It's the little things...

Cookeh

Recovering Cookie Addict
Hi Everyone

I just thought I'd share this you all, it's an interesting development for me.

You know how we've had the discussions about how losing weight isn't the answer to all your problems etc but how it can greatly affect your self confidence and THAT can have a huge impact on whatever it is that's holding you back? Well, over the last week or so I find myself gravitating to the shops to buy pampering things for myself - things I never used to bother with. Oh, it's nothing big, I can't afford a new wardrobe yet but have been buying new makeup, nail polish, and last week I had my hair dyed a bit funky. I take the time to put makeup on and straighten my hair before I go out (whereas before I never would have been that bothered and I only ever wore makeup to parties). The thing that makes this interesting, at least for me anyway, is that although I'm still very overweight and have a long way to go, the weight I have lost so far is the difference between me accepting the person I now see in the mirror and the denial I had before (when I refused to even own a mirror only a couple of months ago), I never could relate to the person staring back at me when I was at my heaviest, that wasn't *me*. I feel more confident and I feel more and more like my old self (or should I say my *young* self lol) every day and finally I have the confidence to show it.

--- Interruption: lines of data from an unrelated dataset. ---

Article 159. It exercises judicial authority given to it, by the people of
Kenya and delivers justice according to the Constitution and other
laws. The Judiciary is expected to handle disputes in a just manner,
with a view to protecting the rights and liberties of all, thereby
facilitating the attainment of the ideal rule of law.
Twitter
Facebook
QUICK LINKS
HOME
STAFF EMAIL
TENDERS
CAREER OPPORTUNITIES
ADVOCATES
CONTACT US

Sure, I'm a long way off yet, I still have *issues* but I can honestly say for the first time in a very long time I can see light at the end of the tunnel. Losing this weight is definitely the right thing for me and am so glad I was able to get back on track after the few days I slipped off track last week with my dad's funeral and such. It has renewed my focus and determination.

Sorry for the blethering post but I just wanted to share that, it's a huge thing for me and it makes me soooo happy :) Absolutely cannot wait for weigh in tomorrow :D
 
What a fantastic post Cookeh. Learning to accept and like yourself is a massive step and it is great that you are reaching that point. All the best for tomorrow love.

Jon
xx
 
Its amazing how much the weight we lose changes us. I feel so much more confident and like you am gravitating to wearing more make up, nail polish etc. Like you say Cookeh its the little things and its the things that "normal" sized people seem to take for granted. Although I still have a long way to go too I feel so much more normal sized and I love looking at my body (not the head/hair so much lol ) in the mirror or even in the glass in the corridor outside my office at work - especially when its dark - I just love seeing the change in my body in my reflection lol.

I think its brilliant :D :D
 
Cookeh, as ever, you observe things very well. You are soooo right on the nail. It is all about being able to hold ourselves in regard. No matter what size we are, we all have a tipping point at which we no longer like/love what we see in the mirror.
It is so great to care about ourselves that way again. Long may it continue.
 
Thank you so much for your encouragement and support. I'm feeling ever more positive today now that I broke a few minigoals this weigh in and am back in the 14s again \o/ Wewt!! Can't believe it!!
 
Fantastic loss this week Cookeh - well done lovie!!